なお中東の特定国をビザの一時発給停止対象とした大統領令は違憲訴訟の連発に晒され、下級審で執行停止命令が相次ぐ展開となったが、連邦最高裁は、大統領が安全保障上採る措置については裁量の余地が広く認められるとして、下級審の判断を相当程度覆している。北朝鮮締め上げを目的とした大統領令なら、世論も裁判所もより好意的に反応しよう。

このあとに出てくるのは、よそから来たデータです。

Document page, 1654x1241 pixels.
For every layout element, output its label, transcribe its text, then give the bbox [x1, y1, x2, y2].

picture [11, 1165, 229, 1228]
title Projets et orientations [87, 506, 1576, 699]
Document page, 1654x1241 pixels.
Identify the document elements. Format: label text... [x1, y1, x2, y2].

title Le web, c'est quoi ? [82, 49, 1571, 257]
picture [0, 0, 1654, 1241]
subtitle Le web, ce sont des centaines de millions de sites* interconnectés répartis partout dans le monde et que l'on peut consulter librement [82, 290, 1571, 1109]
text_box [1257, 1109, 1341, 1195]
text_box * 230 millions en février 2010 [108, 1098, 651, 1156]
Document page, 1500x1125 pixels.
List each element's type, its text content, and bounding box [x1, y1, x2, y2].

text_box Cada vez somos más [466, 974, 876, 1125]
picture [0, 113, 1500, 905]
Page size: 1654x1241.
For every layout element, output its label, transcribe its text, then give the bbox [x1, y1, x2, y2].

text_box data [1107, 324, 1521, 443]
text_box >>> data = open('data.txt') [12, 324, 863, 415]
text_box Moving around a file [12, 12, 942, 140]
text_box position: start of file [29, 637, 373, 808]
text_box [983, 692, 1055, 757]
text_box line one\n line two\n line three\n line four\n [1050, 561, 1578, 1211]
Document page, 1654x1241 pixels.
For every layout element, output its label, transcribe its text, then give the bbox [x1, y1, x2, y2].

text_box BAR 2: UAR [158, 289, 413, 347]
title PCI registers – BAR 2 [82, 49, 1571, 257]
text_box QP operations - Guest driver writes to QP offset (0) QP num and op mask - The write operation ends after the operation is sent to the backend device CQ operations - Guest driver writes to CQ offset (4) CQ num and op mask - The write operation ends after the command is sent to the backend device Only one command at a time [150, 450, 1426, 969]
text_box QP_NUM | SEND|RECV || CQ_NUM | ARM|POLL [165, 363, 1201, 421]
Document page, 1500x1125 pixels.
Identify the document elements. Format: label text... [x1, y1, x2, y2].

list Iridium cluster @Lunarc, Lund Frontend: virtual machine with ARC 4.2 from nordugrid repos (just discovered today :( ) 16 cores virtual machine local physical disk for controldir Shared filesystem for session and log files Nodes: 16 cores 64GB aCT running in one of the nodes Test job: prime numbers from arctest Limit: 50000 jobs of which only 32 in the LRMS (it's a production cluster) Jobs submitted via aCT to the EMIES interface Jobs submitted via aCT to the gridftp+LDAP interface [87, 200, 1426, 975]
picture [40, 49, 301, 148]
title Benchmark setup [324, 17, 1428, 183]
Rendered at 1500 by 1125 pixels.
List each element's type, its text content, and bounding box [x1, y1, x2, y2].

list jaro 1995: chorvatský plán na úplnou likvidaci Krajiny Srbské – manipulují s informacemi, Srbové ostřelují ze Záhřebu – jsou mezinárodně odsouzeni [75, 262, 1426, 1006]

FOXテレビや、それ以上に草の根保守の動向を反映するトークラジオにおいて、北朝鮮問題で最も頻繁にゲストとして呼ばれるのは、中ロの妨害や不履行に遭いながら一歩一歩進めていく経済制裁では最早間にあわず、軍事オプション発動を決断すべきと主張するジョン・ボルトン元国連大使だ。
トークラジオの世界では、中共(ChiComs)は「敵」(enemy)、ロシアのプーチン大統領は「残忍な悪党」(thug)と呼ばれるに至って久しい。北への石油禁輸は人権侵害というプーチン発言は格好の揶揄の対象となった。「中国は北の石油の大部分を供給している。ロシアは北の強制労働の最大の雇用者」(ティラーソン国務長官)という認識も広まった。共和党員の7割は数か月来、軍事オプションやむなしとの意見である。コアな支持層の動向に照らしても、トランプ政権が妥協路線を採る展開はもうないだろう。